━━━━━ EXCERTO DO TEXTO
O António tem pouco mais de 12 anos e é amplamente elogiado pela vizinhança. Gabam-lhe os dotes culinários, o sentido de responsabilidade e a forma carinhosa como cuida dos dois irmãos mais novos. O pai é conhecido pela dependência do álcool e a mãe está demasiado ocupada a tentar trazer algum dinheiro para casa, pelo que o António assumiu muito cedo a responsabilidade de cuidar da família. Aos olhos dos vizinhos, é um miúdo exemplar, que tomou as rédeas da casa na altura devida. Tendo consciência das dificuldades por que a mãe passa, jamais se atreveria a pedir um brinquedo ou outra coisa qualquer para si. Pelo contrário, é ele que está alerta para que as contas da água, da luz ou do gás sejam pagas a tempo de evitar o corte. Não se lhe conhece uma birra.
Há crianças que assumem o papel
de pais dos seus pais e/ou de pais dos irmãos mais novos. E ainda que a sua
maturidade e o seu sentido de responsabilidade sejam normalmente muito
apreciados por quem está à sua volta, a verdade é que não há nada de saudável numa família em que as crianças deixam de ser
crianças.
Infelizmente há demasiadas
crianças que sentiram desde cedo a necessidade de assumir responsabilidades,
preenchendo assim o vazio deixado pelos progenitores. E se é fácil perceber que
este mecanismo de defesa apareça nas famílias marcadas pelo alcoolismo ou pelo
consumo de substâncias, a verdade é que esta "maturidade à força"
existe noutras famílias.
A assunção das responsabilidades
que deveriam ser dos adultos pode surgir na sequência de um processo de
divórcio, em particular se se tratar de um divórcio destrutivo, marcado por
braços-de-ferro entre adultos que se mostram incapazes de colocar os interesses
das crianças em primeiro lugar. Mas também pode resultar da ausência de
fronteiras entre pais filhos evidenciada, por exemplo, pelo facto de os adultos
confiarem aos filhos menores preocupações relacionadas com a sua vida afetiva/
sexual ou com a gestão financeira.
━━━━━━━━━━
━━━━━ EXCERTOS DE DADOS
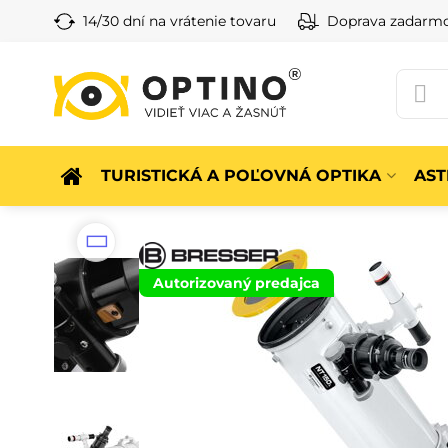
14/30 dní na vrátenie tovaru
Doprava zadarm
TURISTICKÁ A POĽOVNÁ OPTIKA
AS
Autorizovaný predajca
━━━━━━━━━━
━━━━━ EXCERTOS DE DADOS
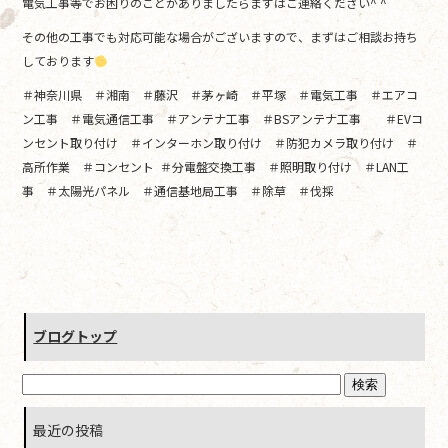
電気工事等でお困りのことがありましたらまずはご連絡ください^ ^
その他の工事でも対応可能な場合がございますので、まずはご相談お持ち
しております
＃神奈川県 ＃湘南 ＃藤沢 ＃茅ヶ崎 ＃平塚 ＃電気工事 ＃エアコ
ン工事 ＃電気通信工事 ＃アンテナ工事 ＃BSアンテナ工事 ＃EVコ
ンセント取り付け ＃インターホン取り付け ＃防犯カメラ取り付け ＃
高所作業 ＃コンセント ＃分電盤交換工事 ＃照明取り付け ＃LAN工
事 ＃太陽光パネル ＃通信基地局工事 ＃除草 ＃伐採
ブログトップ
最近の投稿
━━━━━━━━━━
━━━━━ EXCERTOS DE DADOS
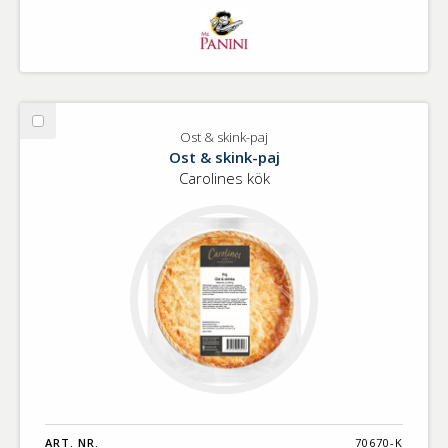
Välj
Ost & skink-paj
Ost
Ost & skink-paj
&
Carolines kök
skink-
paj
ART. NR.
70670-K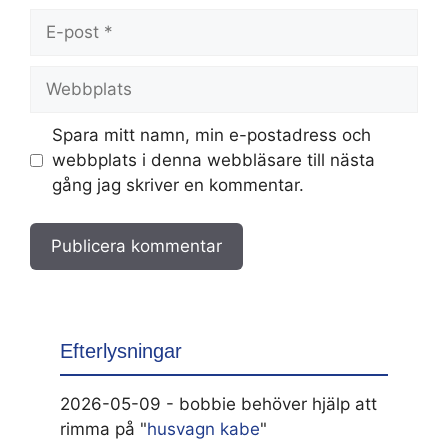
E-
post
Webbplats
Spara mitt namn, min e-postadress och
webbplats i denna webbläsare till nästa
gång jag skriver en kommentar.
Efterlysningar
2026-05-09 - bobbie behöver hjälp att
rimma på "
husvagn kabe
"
━━━━━━━━━━
**OBJETIVO DA TAREFA**
Reescreva o trecho do texto sobre crianças que assumem o papel de pais desde "existe noutras famílias." até "a gestão financeira.", trocando "adultos" por "progenitores". A listagem não tem qualquer papel neste exercício.

**RESOLUÇÃO PROPOSTA**
existe noutras famílias.
A assunção das responsabilidades
que deveriam ser dos progenitores pode surgir na sequência de um processo de
divórcio, em particular se se tratar de um divórcio destrutivo, marcado por
braços-de-ferro entre progenitores que se mostram incapazes de colocar os interesses
das crianças em primeiro lugar. Mas também pode resultar da ausência de
fronteiras entre pais filhos evidenciada, por exemplo, pelo facto de os progenitores
confiarem aos filhos menores preocupações relacionadas com a sua vida afetiva/
sexual ou com a gestão financeira.